In the records, find every line with the word "remote" and copy it out.

● ● ● ●

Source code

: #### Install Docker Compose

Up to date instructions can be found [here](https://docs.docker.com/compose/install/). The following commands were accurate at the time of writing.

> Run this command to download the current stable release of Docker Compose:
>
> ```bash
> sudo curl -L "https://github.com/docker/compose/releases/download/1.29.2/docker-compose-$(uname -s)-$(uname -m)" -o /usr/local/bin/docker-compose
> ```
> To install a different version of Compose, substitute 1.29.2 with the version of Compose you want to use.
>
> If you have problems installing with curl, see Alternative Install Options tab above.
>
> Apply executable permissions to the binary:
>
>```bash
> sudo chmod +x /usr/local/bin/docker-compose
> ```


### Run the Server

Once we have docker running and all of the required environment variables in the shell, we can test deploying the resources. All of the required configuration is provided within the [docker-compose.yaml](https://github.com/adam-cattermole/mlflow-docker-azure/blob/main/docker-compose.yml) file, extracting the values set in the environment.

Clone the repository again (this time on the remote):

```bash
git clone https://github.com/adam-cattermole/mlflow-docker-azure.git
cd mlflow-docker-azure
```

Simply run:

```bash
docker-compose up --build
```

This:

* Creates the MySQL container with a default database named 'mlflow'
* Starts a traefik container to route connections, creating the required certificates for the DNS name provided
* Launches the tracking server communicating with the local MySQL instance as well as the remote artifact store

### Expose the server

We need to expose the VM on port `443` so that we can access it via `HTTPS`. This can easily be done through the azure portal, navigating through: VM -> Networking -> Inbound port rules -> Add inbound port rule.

● ● ● ●

▶ _Output of the exercise_:
Clone the repository again (this time on the remote):
* Launches the tracking server communicating with the local MySQL instance as well as the remote artifact store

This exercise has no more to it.